-- SOURCE DATA follows --
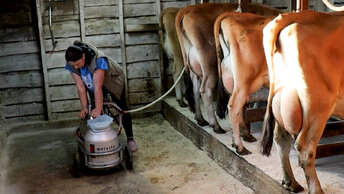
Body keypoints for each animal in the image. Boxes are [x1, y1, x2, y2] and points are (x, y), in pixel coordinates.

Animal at [260, 10, 344, 194]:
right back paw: (316, 189)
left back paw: (290, 182)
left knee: (281, 138)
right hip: (318, 104)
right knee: (305, 147)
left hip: (283, 97)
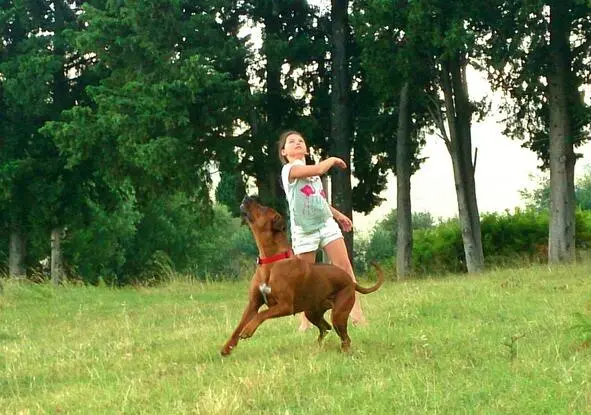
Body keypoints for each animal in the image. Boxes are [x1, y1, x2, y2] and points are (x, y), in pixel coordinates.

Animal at [221, 198, 384, 358]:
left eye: (263, 208)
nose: (246, 198)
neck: (272, 261)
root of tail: (351, 281)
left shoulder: (285, 306)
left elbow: (262, 314)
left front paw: (248, 330)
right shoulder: (253, 304)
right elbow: (238, 326)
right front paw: (227, 348)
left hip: (338, 313)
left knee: (344, 337)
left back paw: (344, 353)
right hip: (312, 312)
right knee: (325, 328)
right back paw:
-- SOURCE DATA concluded --
WHAT THE TASK ASKS
Give the number of lines in the entries above that contain the word "back", with no accompanying text.

WRITTEN RESPONSE
4